Make a list of some of the many practical consequences of Maxwell’s theory of electromagnetic waves (television is one example).
With what type of electromagnetic radiation would you observe:
- A star with a temperature of 5800 K?
- A gas heated to a temperature of one million K?
- A person on a dark night?
Why is it dangerous to be exposed to X-rays but not (or at least much less) dangerous to be exposed to radio waves?
Go outside on a clear night, wait 15 minutes for your eyes to adjust to the dark, and look carefully at the brightest stars. Some should look slightly red and others slightly blue. The primary factor that determines the color of a star is its temperature. Which is hotter: a blue star or a red one?

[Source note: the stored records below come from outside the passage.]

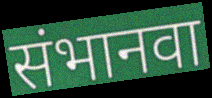
संभानवा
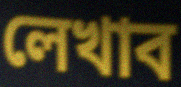
লেখাব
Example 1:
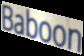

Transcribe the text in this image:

Baboon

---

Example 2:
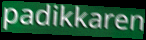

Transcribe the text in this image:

padikkaren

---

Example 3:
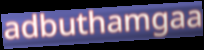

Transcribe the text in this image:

adbuthamgaa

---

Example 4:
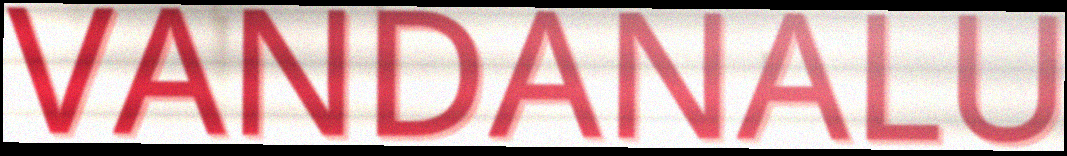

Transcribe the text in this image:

VANDANALU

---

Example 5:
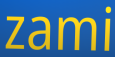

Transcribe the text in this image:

zami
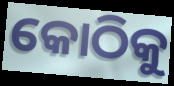
କୋଠିକୁ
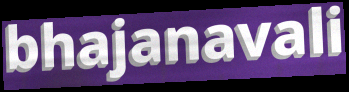
bhajanavali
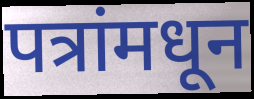
पत्रांमधून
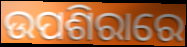
ଉପଶିରାରେ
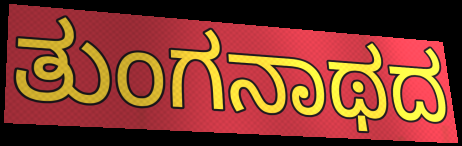
ತುಂಗನಾಥದ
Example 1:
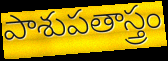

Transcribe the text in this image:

పాశుపతాస్త్రం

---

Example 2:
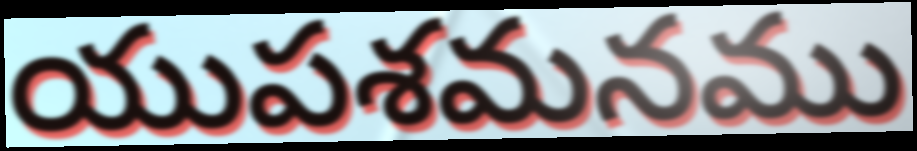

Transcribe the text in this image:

యుపశమనము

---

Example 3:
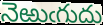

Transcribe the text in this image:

నెఱుఁగుదు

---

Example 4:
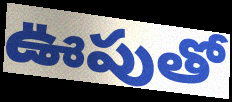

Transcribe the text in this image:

ఊపుతో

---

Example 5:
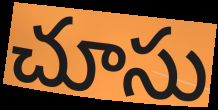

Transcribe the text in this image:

చూసు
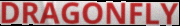
DRAGONFLY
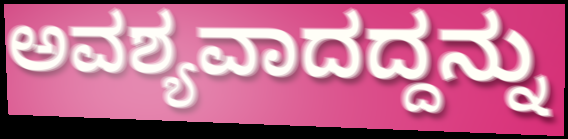
ಅವಶ್ಯವಾದದ್ದನ್ನು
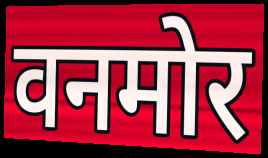
वनमोर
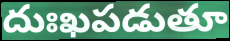
దుఃఖపడుతూ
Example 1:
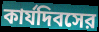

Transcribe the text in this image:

কার্যদিবসের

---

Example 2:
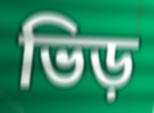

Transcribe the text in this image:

ভিড়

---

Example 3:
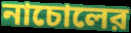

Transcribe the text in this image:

নাচোলের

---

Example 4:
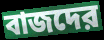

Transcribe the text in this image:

বাজদের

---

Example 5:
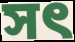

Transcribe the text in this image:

সৎ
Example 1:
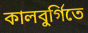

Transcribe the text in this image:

কালবুর্গিতে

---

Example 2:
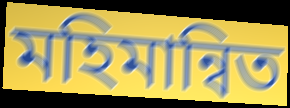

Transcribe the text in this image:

মহিমান্বিত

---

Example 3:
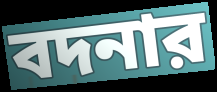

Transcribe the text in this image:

বদনার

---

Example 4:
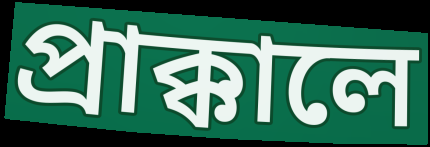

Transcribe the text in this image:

প্রাক্কালে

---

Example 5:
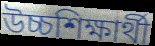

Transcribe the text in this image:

উচ্চশিক্ষার্থী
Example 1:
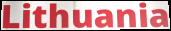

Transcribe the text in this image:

Lithuania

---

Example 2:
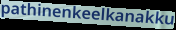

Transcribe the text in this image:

pathinenkeelkanakku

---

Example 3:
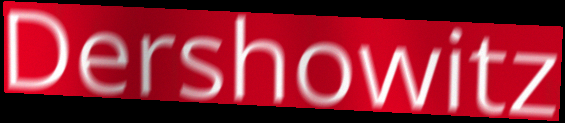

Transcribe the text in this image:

Dershowitz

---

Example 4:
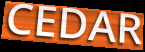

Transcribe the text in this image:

CEDAR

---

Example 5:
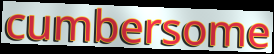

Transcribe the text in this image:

cumbersome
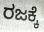
ರಜಕ್ಕೆ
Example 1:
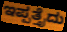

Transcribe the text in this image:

ಇಪ್ಪತ್ತೈದು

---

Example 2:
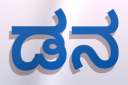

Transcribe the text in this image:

Explain
Water faucets are often labeled with a red dot for hot water and a blue dot for cold. Given Wien’s law, does this labeling make sense?
Suppose you are standing at the exact center of a park surrounded by a circular road. An ambulance drives completely around this road, with siren blaring. How does the pitch of the siren change as it circles around you?

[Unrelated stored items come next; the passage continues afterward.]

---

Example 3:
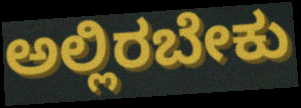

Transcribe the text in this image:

ಅಲ್ಲಿರಬೇಕು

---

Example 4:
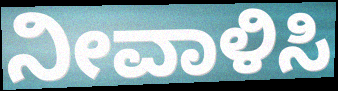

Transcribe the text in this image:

ನೀವಾಳಿಸಿ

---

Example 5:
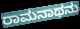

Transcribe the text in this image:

ರಾಮನಾಥನು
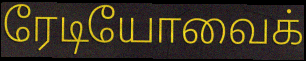
ரேடியோவைக்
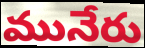
మునేరు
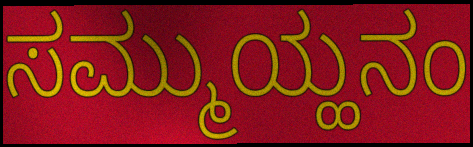
ಸಮ್ಮುಯ್ಹನಂ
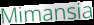
Mimansia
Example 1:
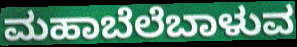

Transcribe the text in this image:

ಮಹಾಬೆಲೆಬಾಳುವ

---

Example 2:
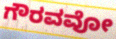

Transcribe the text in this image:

ಗೌರವವೋ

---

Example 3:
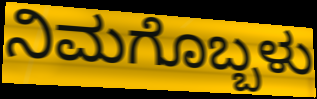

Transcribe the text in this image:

ನಿಮಗೊಬ್ಬಳು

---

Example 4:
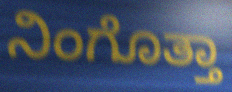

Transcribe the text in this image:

ನಿಂಗೊತ್ತಾ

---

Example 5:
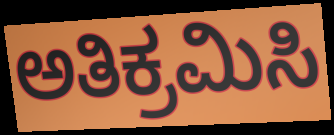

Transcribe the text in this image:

ಅತಿಕ್ರಮಿಸಿ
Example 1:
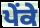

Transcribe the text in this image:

ਪੇਂਕੇ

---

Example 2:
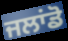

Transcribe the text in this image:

ਜਲਾਂਡੋ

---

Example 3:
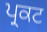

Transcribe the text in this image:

ਪ੍ਰਕਟ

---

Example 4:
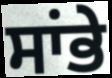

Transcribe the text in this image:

ਸਾਂਭੇ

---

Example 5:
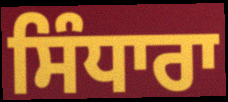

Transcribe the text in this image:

ਸਿੰਧਾਰਾ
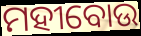
ମହୀବୋଉ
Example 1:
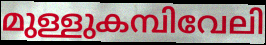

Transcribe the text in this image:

മുള്ളുകമ്പിവേലി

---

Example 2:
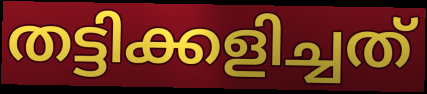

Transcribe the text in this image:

തട്ടിക്കളിച്ചത്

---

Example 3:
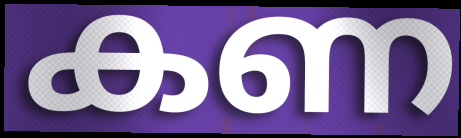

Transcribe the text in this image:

കണ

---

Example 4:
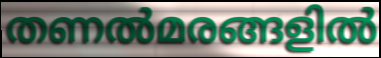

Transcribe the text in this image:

തണൽമരങ്ങളിൽ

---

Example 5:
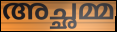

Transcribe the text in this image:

അച്ഛമ്മ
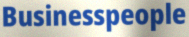
Businesspeople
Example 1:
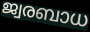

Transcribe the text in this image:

ജ്വരബാധ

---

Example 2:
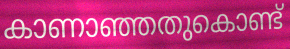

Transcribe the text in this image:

കാണാഞ്ഞതുകൊണ്ട്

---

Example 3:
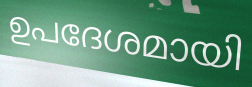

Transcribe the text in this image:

ഉപദേശമായി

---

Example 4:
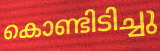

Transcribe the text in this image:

കൊണ്ടിടിച്ചു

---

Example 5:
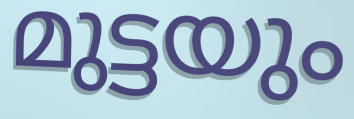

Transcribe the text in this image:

മുട്ടയും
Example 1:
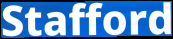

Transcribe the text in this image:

Stafford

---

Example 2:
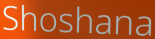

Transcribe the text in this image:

Shoshana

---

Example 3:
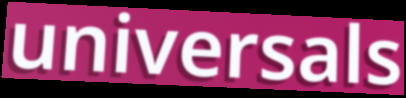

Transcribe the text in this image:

universals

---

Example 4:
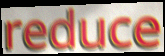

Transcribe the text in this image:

reduce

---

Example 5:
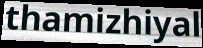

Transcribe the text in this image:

thamizhiyal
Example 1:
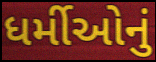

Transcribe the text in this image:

ધર્મીઓનું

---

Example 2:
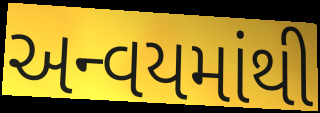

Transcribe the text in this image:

અન્વયમાંથી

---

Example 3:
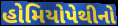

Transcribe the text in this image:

હોમિયોપેથીનો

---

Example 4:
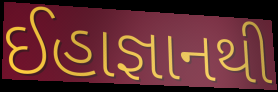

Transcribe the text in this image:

ઈહાજ્ઞાનથી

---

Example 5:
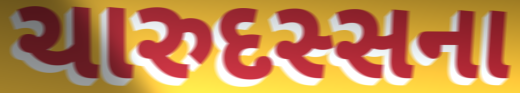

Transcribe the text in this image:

ચારુદસ્સના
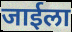
जाईला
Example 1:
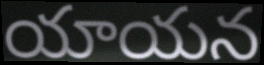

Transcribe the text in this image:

యాయన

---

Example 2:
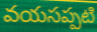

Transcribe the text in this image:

వయసప్పటి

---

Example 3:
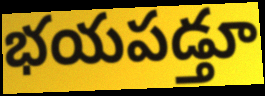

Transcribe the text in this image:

భయపడ్తూ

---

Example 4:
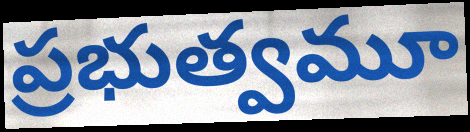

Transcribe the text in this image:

ప్రభుత్వమూ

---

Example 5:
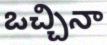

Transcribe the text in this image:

ఒచ్చినా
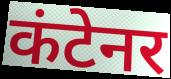
कंटेनर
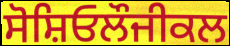
ਸੋਸ਼ਿਓਲੌਜੀਕਲ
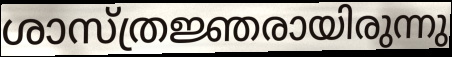
ശാസ്ത്രജ്ഞരായിരുന്നു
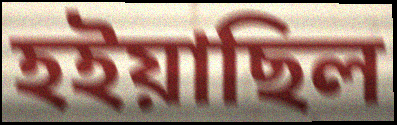
হইয়াছিল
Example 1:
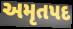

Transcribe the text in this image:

અમૃતપદ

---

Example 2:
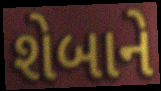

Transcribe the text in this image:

શેબાને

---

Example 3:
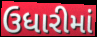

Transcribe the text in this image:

ઉધારીમાં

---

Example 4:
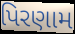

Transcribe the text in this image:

પિરણામ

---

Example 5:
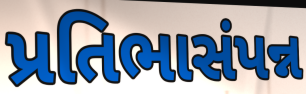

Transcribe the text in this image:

પ્રતિભાસંપન્ન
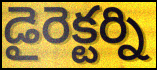
డైరెక్టర్ని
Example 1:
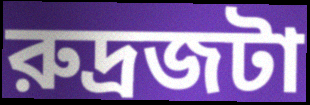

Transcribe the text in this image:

রুদ্রজটা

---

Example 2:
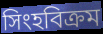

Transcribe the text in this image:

সিংহবিক্রম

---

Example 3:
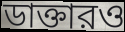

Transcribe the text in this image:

ডাক্তারও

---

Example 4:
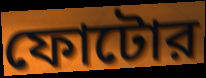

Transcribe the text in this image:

ফোটোর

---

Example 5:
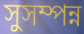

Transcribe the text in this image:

সুসম্পন্ন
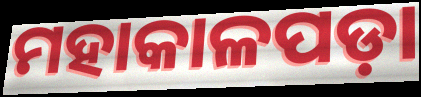
ମହାକାଳପଡ଼ା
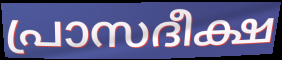
പ്രാസദീക്ഷ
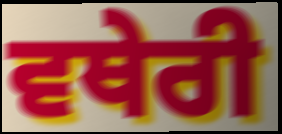
ਵਥੇਰੀ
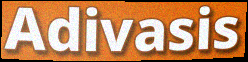
Adivasis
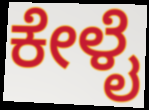
ಕೇಳೈ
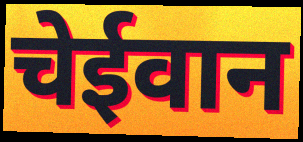
चेईवान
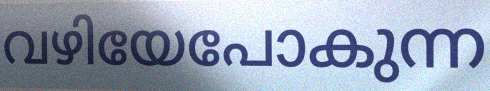
വഴിയേപോകുന്ന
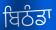
ਬਿਠੰਡਾ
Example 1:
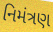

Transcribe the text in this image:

નિમંત્રણ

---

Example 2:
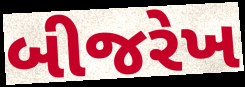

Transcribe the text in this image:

બીજરેખ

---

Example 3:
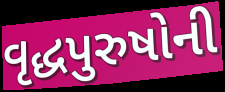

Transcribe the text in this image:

વૃદ્ધપુરુષોની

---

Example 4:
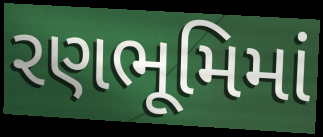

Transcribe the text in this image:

રણભૂમિમાં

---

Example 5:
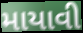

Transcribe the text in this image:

માયાવી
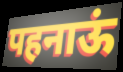
पहनाऊं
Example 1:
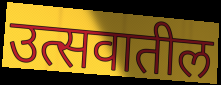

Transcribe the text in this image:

उत्सवातील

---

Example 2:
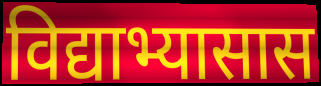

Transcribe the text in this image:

विद्याभ्यासास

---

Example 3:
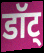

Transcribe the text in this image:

डॉट्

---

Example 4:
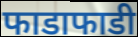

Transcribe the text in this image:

फाडाफाडी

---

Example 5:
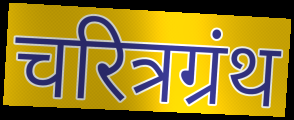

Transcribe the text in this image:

चरित्रग्रंथ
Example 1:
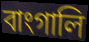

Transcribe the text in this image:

বাংগালি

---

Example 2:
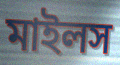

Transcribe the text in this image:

মাইলস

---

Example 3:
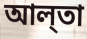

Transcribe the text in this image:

আল্‌তা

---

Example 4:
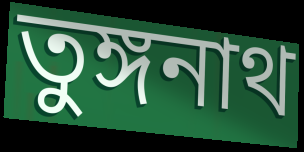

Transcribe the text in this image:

তুঙ্গনাথ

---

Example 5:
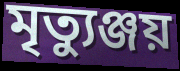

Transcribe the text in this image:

মৃত্যুঞ্জয়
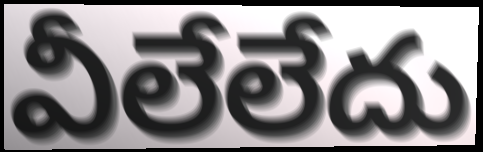
వీలేలేదు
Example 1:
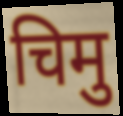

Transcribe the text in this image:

चिमु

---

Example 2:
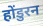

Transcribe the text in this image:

होंडुरन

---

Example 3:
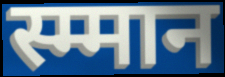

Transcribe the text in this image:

स्म्मान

How could you measure Earth’s orbital speed by photographing the spectrum of a star at various times throughout the year? (Hint: Suppose the star lies in the plane of Earth’s orbit.)
Astronomers want to make maps of the sky showing sources of X-rays or gamma rays. Explain why those X-rays and gamma rays must be observed from above Earth’s atmosphere.

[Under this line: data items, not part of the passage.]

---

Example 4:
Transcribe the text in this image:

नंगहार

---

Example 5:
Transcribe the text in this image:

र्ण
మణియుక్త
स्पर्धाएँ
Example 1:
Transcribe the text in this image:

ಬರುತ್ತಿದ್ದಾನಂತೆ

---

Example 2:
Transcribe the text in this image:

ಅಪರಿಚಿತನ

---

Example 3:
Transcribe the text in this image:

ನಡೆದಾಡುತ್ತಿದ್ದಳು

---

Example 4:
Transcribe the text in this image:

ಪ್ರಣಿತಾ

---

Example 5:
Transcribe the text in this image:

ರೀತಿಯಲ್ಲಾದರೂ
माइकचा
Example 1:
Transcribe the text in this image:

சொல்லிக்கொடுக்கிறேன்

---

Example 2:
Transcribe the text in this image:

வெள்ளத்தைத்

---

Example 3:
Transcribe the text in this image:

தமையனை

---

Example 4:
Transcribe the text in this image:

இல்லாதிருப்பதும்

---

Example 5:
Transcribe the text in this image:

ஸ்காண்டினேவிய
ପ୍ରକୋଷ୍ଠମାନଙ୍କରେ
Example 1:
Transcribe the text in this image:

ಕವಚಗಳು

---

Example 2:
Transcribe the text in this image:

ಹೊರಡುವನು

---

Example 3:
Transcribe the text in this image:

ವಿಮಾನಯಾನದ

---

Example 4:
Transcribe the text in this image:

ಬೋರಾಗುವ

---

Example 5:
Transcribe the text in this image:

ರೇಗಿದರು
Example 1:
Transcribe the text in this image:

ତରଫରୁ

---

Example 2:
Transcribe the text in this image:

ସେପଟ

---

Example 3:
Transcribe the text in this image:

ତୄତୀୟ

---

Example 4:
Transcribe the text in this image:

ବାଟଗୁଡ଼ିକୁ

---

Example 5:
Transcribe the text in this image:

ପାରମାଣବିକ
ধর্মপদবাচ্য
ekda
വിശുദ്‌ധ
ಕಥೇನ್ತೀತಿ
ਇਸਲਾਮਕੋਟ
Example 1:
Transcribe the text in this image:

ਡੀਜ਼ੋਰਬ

The greenhouse effect can be explained easily if you understand the laws of blackbody radiation. A greenhouse gas blocks the transmission of infrared light. Given that the incoming light to Earth is sunlight with a characteristic temperature of 5800 K (which peaks in the visible part of the spectrum) and the outgoing light from Earth has a characteristic temperature of about 300 K (which peaks in the infrared part of the spectrum), explain how greenhouse gases cause Earth to warm up. As part of your answer, discuss that greenhouse gases block both incoming and outgoing infrared light. Explain why these two effects don’t simply cancel each other, leading to no net temperature change.
An idealized radiating object does not reflect or scatter any radiation but instead absorbs all of the electromagnetic energy that falls on it. Can you explain why astronomers call such an object a blackbody? Keep in mind that even stars, which shine brightly in a variety of colors, are considered blackbodies. Explain why.
Why are ionized gases typically only found in very high-temperature environments?
Explain why each element has a unique spectrum of absorption or emission lines.